#### [Requirements]
**a)** List every distinct value written with a percent sign in the excerpt on Envoy priority levels.
**b)** In the excerpt on Envoy priority levels, retype the passage from "During load balancing, Envoy" to "lower priority levels.".

During load balancing, Envoy will generally only consider hosts configured at the highest priority
level. For each EDS :ref:`LocalityLbEndpoints<envoy_api_msg_endpoint.LocalityLbEndpoints>` an optional
priority may also be specified. When endpoints at the highest priority level (P=0) are healthy, all
traffic will land on endpoints in that priority level. As endpoints for the highest priority level
become unhealthy, traffic will begin to trickle to lower priority levels.

Currently, it is assumed that each priority level is over-provisioned by a (hard-coded) factor of
1.4. So if 80% of the endpoints are healthy, the priority level is still considered healthy because
80*1.4 > 100. As the number of healthy endpoints dips below 72%, the health of the priority level
goes below 100. At that point the percent of traffic equivalent to the health of P=0 will go to P=0
and remaining traffic will flow to P=1.

Assume a simple set-up with 2 priority levels, P=1 100% healthy.

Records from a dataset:
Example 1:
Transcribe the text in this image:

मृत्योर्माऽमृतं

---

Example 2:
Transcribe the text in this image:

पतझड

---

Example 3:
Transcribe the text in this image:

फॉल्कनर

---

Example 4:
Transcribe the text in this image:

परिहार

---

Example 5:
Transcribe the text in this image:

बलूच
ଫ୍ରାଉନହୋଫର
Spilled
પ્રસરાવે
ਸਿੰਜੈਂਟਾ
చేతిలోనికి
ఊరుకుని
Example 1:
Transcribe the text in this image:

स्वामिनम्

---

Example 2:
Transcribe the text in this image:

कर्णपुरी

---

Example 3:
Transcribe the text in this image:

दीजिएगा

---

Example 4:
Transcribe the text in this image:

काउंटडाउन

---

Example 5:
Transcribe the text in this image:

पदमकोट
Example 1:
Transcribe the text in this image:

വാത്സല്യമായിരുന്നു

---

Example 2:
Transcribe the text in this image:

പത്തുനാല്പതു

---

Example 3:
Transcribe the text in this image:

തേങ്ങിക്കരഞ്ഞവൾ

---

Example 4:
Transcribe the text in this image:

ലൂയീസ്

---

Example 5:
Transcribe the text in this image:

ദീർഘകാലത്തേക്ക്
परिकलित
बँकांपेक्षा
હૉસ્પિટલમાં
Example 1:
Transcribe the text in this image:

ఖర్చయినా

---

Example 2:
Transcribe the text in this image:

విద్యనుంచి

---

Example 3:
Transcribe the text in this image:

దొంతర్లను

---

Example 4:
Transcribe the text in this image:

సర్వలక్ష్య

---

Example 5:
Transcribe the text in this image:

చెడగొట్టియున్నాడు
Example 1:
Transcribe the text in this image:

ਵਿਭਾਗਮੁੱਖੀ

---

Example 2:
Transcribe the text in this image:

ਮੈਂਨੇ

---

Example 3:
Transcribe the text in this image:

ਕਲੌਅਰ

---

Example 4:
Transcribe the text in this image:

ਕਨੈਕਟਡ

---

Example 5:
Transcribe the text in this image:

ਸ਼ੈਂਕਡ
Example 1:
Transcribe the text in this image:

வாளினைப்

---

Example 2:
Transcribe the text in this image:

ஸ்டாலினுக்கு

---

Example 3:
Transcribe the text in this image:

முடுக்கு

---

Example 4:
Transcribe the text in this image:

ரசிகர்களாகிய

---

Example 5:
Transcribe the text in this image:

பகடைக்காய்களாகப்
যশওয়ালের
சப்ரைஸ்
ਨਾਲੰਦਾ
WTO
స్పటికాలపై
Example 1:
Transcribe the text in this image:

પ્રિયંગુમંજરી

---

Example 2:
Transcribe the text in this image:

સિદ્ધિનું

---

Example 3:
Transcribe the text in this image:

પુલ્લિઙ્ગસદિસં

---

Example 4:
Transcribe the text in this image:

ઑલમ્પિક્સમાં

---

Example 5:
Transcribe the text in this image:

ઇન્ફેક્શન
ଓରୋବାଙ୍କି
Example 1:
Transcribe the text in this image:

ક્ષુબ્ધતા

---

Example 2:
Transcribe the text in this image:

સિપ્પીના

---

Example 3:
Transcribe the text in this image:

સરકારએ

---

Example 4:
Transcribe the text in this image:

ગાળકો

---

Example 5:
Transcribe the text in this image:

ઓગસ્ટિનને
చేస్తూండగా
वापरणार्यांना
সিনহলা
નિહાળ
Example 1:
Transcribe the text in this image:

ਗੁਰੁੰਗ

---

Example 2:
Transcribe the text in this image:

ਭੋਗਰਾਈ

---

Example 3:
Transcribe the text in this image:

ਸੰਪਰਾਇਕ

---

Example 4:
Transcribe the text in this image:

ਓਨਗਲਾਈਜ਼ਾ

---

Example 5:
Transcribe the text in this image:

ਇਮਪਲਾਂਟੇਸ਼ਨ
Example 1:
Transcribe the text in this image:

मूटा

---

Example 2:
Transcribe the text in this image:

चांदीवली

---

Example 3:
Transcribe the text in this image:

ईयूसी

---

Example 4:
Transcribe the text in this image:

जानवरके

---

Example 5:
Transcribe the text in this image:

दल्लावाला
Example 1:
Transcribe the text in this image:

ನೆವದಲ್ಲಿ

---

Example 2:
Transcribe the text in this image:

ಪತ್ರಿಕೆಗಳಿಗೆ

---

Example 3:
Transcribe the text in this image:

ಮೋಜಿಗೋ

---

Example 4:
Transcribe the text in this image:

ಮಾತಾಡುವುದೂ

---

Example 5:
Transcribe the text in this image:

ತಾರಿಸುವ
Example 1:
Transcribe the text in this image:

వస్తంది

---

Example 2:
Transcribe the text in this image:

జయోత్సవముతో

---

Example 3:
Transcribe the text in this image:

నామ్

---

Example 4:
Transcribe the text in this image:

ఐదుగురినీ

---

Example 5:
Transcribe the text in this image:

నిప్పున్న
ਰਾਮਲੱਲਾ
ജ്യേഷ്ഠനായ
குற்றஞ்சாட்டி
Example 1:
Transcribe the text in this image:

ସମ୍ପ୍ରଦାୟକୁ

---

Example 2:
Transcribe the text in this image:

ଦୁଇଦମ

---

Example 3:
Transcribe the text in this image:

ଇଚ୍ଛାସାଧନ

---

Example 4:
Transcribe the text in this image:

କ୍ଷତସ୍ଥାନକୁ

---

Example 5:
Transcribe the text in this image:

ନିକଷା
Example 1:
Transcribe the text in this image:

#### [Task results]
**a)** 80%, 72%, 100%

**b)**
During load balancing, Envoy will generally only consider hosts configured at the highest priority
level. For each EDS :ref:`LocalityLbEndpoints<envoy_api_msg_endpoint.LocalityLbEndpoints>` an optional
priority may also be specified. When endpoints at the highest priority level (P=0) are healthy, all
traffic will land on endpoints in that priority level. As endpoints for the highest priority level
become unhealthy, traffic will begin to trickle to lower priority levels.